Desde que o mundo é mundo, uma boa história é capaz de seduzir a qualquer um, e sempre será, ponto. A questão é o tempo, sempre ele. Assim como os hábitos mudam, a maneira de oferecer histórias para o público deve mudar. Foi assim com os folhetins, que foram a base das radionovelas --que, por sua vez, se transformaram no que chamamos de telenovela.
Ou seja, a telenovela enquanto gênero só irá "morrer" se ela não estiver disposta a acompanhar as dinâmicas por esse novo tempo. Talvez ela encontre um novo nome por conta de todas essas mudanças, talvez não, mas eu acredito que as boas histórias sempre terão um espaço cativo onde a humanidade estiver presente, porque contar histórias faz parte do que nós somos enquanto espécie.
Por isso, acredito que, assim como o gênero se transformou para atender às demandas de outros tempos no passado, ele irá se transformar para se acomodar as dinâmicas desse nosso tempo de agora.
Qual é o futuro da telenovela? Tramas mais curtas e rápidas?
Isso só o tempo é quem pode dizer mas, se fosse pra dar um palpite, eu diria que as telenovelas e as séries partilham de um radical em comum e que, com o passar do tempo, ambas têm influenciado uma a outra. À medida que vão se tornando um sucesso, vemos séries serem estendidas por mais temporadas, o que acaba fazendo com que elas aproveitem melhor os núcleos paralelos e invistam em histórias que derivam da trama central. Algo que as telenovelas sempre fizeram.
Na mesma medida que as séries vão "virando novela", por conta das séries de sucesso mundial, o público tem buscado nas novelas um ritmo mais intenso e tramas mais enxutas, que não fiquem paradas no mesmo lugar. Não sei se no futuro ambas irão se encontrar no meio do caminho e constituírem um novo gênero, mas sinto que a existência de uma tem influenciado diretamente a outra. E é ótimo ver séries com estofo de novela e novelas com ritmo de série.

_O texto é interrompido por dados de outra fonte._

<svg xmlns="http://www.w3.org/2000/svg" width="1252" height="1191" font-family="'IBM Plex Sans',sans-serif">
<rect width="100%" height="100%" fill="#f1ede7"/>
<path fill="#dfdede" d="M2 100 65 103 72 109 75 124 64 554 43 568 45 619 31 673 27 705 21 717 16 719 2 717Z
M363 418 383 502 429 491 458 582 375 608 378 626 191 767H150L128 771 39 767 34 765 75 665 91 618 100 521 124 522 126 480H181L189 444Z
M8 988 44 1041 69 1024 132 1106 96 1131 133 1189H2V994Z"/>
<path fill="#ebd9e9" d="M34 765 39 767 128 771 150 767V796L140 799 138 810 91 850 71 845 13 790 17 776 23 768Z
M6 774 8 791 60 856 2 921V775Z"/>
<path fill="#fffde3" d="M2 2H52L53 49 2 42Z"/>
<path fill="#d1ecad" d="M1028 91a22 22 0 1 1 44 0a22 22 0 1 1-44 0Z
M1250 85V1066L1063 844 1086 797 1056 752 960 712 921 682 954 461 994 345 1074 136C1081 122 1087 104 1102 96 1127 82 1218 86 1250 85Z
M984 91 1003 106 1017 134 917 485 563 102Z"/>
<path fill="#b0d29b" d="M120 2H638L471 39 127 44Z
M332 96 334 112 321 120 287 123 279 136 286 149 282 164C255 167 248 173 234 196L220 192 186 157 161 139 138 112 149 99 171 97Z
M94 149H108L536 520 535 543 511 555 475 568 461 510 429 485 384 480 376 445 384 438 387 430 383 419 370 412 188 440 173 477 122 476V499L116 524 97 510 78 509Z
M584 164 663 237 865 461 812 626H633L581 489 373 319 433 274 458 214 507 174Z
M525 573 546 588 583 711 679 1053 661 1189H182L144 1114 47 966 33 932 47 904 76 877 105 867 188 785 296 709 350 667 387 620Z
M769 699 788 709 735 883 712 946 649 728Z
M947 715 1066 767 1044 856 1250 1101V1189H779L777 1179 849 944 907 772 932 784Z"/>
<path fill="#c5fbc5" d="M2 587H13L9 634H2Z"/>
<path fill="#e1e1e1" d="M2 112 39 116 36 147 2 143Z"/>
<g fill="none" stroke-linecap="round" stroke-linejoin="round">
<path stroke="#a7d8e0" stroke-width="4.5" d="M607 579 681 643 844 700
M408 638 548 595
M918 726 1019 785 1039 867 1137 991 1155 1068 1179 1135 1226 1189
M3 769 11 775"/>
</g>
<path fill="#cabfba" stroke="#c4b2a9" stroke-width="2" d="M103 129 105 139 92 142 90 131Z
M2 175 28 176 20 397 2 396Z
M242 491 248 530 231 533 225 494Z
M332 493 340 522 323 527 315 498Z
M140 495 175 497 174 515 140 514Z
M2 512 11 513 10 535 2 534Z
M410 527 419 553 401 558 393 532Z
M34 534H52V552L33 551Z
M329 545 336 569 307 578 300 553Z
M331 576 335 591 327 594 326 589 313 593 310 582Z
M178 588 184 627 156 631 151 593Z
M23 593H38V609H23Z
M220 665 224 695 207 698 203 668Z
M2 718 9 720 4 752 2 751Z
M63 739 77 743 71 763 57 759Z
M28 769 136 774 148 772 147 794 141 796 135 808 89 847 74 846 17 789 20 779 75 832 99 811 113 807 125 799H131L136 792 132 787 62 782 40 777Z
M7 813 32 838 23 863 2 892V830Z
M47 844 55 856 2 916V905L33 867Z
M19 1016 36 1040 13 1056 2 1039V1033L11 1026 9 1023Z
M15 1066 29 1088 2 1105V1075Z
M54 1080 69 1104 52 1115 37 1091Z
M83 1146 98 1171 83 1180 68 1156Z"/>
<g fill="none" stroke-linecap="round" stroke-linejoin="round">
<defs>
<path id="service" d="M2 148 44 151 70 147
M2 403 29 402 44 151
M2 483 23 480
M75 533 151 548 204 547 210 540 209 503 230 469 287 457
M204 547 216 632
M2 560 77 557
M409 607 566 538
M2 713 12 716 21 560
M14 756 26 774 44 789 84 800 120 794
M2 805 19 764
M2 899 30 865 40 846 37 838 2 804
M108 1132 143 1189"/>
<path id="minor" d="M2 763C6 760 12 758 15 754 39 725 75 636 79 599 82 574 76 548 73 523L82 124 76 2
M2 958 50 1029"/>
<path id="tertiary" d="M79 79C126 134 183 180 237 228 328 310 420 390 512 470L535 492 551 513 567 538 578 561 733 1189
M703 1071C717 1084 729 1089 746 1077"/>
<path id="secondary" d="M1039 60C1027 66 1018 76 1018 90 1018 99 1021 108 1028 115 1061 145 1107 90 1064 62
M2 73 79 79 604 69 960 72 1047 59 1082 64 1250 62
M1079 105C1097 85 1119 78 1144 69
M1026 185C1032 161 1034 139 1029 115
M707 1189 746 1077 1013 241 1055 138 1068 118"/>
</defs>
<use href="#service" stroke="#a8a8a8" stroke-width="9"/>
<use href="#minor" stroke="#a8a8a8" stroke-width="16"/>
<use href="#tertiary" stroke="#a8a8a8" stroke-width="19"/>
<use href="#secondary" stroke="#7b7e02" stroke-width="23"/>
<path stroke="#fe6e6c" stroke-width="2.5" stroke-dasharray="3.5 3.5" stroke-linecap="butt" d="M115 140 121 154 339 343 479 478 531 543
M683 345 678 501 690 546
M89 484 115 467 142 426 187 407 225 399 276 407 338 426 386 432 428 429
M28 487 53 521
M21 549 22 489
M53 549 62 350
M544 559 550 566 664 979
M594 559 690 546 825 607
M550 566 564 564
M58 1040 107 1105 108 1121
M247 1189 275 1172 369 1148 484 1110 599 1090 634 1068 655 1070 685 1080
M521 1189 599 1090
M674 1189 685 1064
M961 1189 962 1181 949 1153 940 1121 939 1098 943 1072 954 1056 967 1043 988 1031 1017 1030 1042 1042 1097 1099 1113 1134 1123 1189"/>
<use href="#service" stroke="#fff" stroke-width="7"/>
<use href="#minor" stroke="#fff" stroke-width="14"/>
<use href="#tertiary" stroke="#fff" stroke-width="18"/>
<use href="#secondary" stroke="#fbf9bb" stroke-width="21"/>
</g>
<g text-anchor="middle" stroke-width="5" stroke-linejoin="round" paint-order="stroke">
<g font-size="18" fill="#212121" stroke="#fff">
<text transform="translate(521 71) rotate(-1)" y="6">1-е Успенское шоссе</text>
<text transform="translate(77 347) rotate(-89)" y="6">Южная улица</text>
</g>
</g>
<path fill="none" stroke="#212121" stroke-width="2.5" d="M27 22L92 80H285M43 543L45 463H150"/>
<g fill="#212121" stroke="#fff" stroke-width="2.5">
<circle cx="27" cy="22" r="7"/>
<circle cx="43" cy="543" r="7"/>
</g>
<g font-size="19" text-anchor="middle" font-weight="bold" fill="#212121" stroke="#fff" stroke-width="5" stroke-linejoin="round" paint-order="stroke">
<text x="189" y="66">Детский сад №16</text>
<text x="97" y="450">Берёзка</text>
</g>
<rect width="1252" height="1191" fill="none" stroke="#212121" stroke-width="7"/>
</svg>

Teria feito alguma coisa diferente em Renascer? Mudaria alguma trama, algum desfecho?
Acredito que não. Eu me sinto plenamente satisfeito com a novela que coloquei no papel e com a qualidade do material que conseguimos levar ao ar.
Em algum momento, você chegou a se arrepender de ter assumido a missão de atualizar um clássico como Renascer?
Só se eu fosse maluco! Eu sou totalmente apaixonado pela história de Renascer. Embora eu seja contemporâneo de Pantanal, Renascer é a primeira novela do meu avô que eu tenho lembrança de ver acontecer e me lembro até hoje do impacto que essa novela produziu em mim.
Pretende continuar trabalhando em remakes de Benedito Ruy Barbosa?
Fui muito feliz e serei eternamente grato por ter tido o privilégio de adaptar duas das novelas que consagraram o meu avô. Foram duas jornadas intensas, repletas de desafios e significado para mim. Saio plenamente realizado e satisfeito com a homenagem que consegui prestar ao meu avô em vida e espero, em alguma medida, ter honrado o imenso legado que ele deixou na teledramaturgia.
De minha parte, eu pretendo continuar escrevendo e contando boas histórias, porque é isso que me alimenta a alma e dá sentido à minha existência.
Ou pretende agora se dedicar a uma ideia original? A propósito, não há chances de O Arroz de Palma ser produzida pela Globo?
De minha parte, há muito interesse em escrever O Arroz de Palma e outros projetos.
Nesse contexto de fragmentação de consumo audiovisual, você ainda vê espaço para realismo fantástico nas novelas?
Há tanto espaço para o realismo nas novelas quanto há para a poesia em nossas vidas.